Трудный переход | страница 60
— Ну, да ведь на чужой роток не накинешь платок. То выдумали враги!
— Я вот не враг, — сказал Тимофей Селезнёв, — а что-то и мне не того…
— Говори прямо, — вскипел Григорий, — ты против коммуны?
— Я не то чтобы против, но и не очень за…
— Говори яснее! — потребовал Григорий.
— Я и говорю, что не потягивает на коммуну. Я считаю, лучше нам ТОЗ, товарищество по обработке земли, или артель организовать. Допрежь коммуны…
— Нет! Я категорически против! — резко рубнул ладонью воздух Григорий. — Это что же выходит, по-твоему: дескать, мы сначала побудем в ТОЗе, а потом в коммуну подадимся? Видишь, у нас вроде духу не хватает! Да какие ж мы после этого с тобой коммунисты! Нет и нет! — горячо продолжал Григорий. — Ты, Тимофей, наверно, плохо читал сочинения нашего дорогого товарища Ленина. А товарищ Ленин говорит, что собственность ужасная вещь, она каждый день возрождает капитализм! Да ты разве сам не знаешь? Тебе ж это должно быть на факте известно. Смотри ты, какой кулачина получился при советской нашей власти тот же Селиверст Карманов. Ведь это диво, что такое с ним сталося. А был сперва-то середняк, и даже маломощный. А другие, прочие? Вон возьми ты шурина моего Егоршу Веретенникова, этот ещё немного — и батраков начнёт наймовать. Вот ить чего делает она с народом, эта проклятая собственность! А коммуна её в корне уничтожает!.

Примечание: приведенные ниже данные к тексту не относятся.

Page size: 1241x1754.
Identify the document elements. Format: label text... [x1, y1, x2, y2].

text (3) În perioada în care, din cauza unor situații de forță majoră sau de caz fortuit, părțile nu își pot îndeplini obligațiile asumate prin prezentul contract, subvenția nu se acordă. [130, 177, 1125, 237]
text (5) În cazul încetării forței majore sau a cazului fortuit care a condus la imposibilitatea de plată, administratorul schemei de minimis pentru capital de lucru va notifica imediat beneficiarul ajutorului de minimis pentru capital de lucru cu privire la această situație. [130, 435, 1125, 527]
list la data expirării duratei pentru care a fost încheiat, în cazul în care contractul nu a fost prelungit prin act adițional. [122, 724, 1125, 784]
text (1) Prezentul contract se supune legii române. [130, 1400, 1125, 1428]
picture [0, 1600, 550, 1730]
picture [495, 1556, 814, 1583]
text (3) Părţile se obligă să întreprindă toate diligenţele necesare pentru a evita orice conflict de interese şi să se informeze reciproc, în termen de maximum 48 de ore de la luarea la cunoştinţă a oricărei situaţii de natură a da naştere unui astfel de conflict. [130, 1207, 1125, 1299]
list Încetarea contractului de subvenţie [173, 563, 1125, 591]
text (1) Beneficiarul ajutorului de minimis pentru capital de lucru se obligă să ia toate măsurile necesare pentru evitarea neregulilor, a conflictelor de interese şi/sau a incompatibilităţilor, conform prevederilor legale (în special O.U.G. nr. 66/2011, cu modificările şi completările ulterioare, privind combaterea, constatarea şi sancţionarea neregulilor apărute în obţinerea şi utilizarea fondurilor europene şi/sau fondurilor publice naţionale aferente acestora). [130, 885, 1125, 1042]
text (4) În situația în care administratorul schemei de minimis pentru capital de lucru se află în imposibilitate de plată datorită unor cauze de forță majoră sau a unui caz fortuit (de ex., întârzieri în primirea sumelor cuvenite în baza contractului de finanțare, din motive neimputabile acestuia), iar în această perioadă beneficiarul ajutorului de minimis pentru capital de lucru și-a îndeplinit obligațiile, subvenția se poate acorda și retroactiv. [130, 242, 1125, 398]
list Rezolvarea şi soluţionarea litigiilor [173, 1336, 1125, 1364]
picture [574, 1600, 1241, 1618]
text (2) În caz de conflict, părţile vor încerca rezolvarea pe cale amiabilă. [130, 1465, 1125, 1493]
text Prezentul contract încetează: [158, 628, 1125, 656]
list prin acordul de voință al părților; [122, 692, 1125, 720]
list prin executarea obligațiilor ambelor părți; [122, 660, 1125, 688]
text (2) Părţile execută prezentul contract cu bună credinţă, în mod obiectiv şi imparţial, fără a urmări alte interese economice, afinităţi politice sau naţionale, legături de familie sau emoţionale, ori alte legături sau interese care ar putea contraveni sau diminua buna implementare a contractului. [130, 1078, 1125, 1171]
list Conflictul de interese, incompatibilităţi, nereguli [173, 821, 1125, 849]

Григорий говорил, и Тимофей, казалось, был побеждён его доводами. Но надо было хорошо знать Селезнёва, чтобы не обмануться на этот счёт. Тимофей, как понимал Григорий, всё же остался при своём мнении.
— Ну, а ты как? Чего скажешь? — спросил Сапожков Иннокентия Плужникова.
Молодой и ещё недостаточно твёрдый в своих мнениях, Иннокентий заколебался.
— Народ у нас, Григорий Романыч, беда как тугой на раскачку. С нашим народом разве сразу-то что-нибудь сделаешь?
— Да ведь где же! Конечно! Наше дело отступать, а не наступать, — насмешливо отозвался Григорий.
Иннокентий взглянул на него виновато, а Тимофей сидел попрежнему невозмутимо.
— Показывай список, кто скот просит, — повернулся к Плужникову Григорий.
Иннокентий достал разграфлённый листок бумаги.
— Домна Алексеева, — читал по списку Григорий. — Корову бы ей… Ну, этой надо. С ребятишками… Вдова.
— Николай Третьяков, — продолжал читать Григорий и запнулся. — Это какой же Николай Третьяков? — спросил он.
— Да Никула.
— Тьфу ты, пропасть! — усмехнулся Григорий. — Привыкли уж: всё Никула да Никула, а тут вдруг Николай. Ну, этому бы я не дал. Подкулачник.